La mostra “Scoletta dell’arte: digital reform”
Di cosa stiamo parlando? Di Scoletta dell’Arte: Digital Reform, una mostra interattiva che, fino al 15 settembre, si avvale di una location particolarissima per riflettere sul concetto di insegnamento in un’epoca di grandi cambiamenti sociali e tecnologici come la nostra. Curata da Antonio Geusa, e presentata dalla piattaforma interdisciplinare TAEX, la rassegna si snoda attraverso i piani della Scoletta dell’Arte dei Tiraoro e Battioro (sede storica della Corporazione degli artigiani del XVIII secolo che lì vi producevano fili e foglie d’oro) per invitare il pubblico a osservare l’arte digitale con gli occhi di un attento studioso. Un intento nobile e puntuale quello di Geusa che però si concretizza in un’esposizione fatta di pochi guizzi interessanti e alcuni dubbi.
Come spesso capita per quei progetti di matrice didattica che si rivolgono soprattutto a neofiti e curiosi, la linea curatoriale adottata sceglie un approccio ludico all’argomento proponendo diverse opere partecipative in cui il gioco funge da filo conduttore.
Gli artisti della mostra sulle intelligenze artificiali
È questo il caso di You Are Making Art di Andrea Meregalli che accoglie lo spettatore all’interno di una sorta di set fotografico nel quale potersi scattare un selfie che, grazie a un software come Stable Diffusion, viene poi mescolato insieme alle tante immagini presenti nel database dell’artista e visualizzato su di un monitor per pochi secondi prima di svanire. Un lavoro che ci interroga sulla nostra posizione nel mondo, sull’effimero e sull’essere parte di un’opera d’arte ma che al contempo utilizza un espediente non troppo originale che rischia di appiattire il tutto. Il coinvolgimento del pubblico è anche al centro degli interventi di Francesco D’Isa e di MAOTIK: e se nell’installazione del primo la presenza dell’osservatore determina i tempi di contemplazione di immagini volutamente errate generate con programmi Text To Image, in quella del secondo la sua fisicità influenza in real time la composizione stessa dell’opera. L’impronto giocoso della mostra si manifesta inoltre anche in due progetti prodotti da TAEX: un gioco di carte sulla storia dell’arte che mette in evidenzia le criticità di un sistema come Chat GPT, e Vera, un’applicazione TTI utilizzabile in loco da chiunque. Fortunatamente non tutti i progetti selezionati esigono un’interazione con il visitatore e vi si trova così anche il modo di fruirne in maniera più “tradizionale”. È quello che avviene con i contributi rispettivi dell’artista cinese Funa Ye, del collettivo nostrano Accurat e della pioniera della Net Art Shu Lea Cheang che, in questa cornice, partecipa con Virus Becoming, un video distopico di animazione 3D realizzato nel 2022.
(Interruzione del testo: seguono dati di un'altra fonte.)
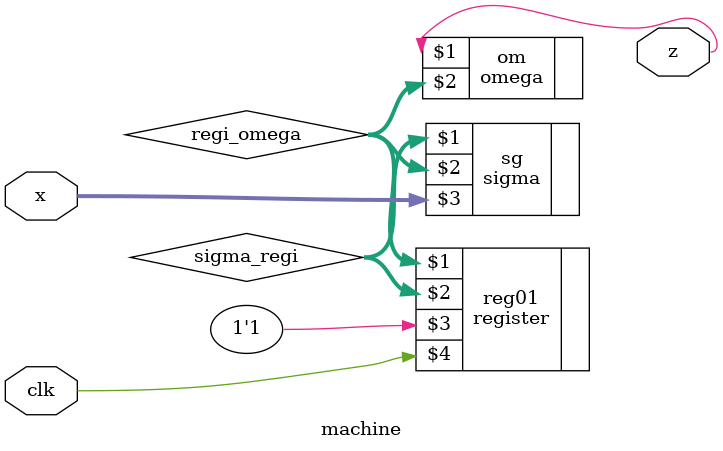
<source format=sv>
module machine (output z,input [1:2]x,input clk);

  wire [1:2]sigma_regi;
  wire [1:2]regi_omega;

  register reg01 (regi_omega,sigma_regi,1'b1,clk);
  sigma sg (sigma_regi,regi_omega,x);
  omega om (z,regi_omega);

endmodule

</source>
Scoletta: una mostra nella mostra
A dare una sferzata realmente inaspettata all’allestimento complessivo è la scelta di esporre anche disegni e dipinti di maestri del passato che fanno in qualche modo riferimento alla pratica dello studio. Delle figure che nella visione di Geusa fungono da precursori dell’indole rivoluzionaria insita nell’arte digitale: un pensiero che crea un sottile parallelismo tra lo studio della percezione visiva e il machine learning. Come in una sorta di “mostra nella mostra” è così possibile ammirare opere notevoli di artisti del calibro di Salvator Rosa, Jean Géricault, John Constable e Malevich(giusto per citarne alcuni).
Perplessità a parte, bisogna ammettere che all’interno del contesto della Biennale Scoletta dell’Arte: Digital Reformrappresenti l’unica occasione per saperne un po’ di più su di una questione così importante e attuale come quella dell’utilizzo delle AI in campo artistico. Una tematica particolarmente assente nella kermesse veneziana che, in un modo in un altro, meritava comunque di essere trattata.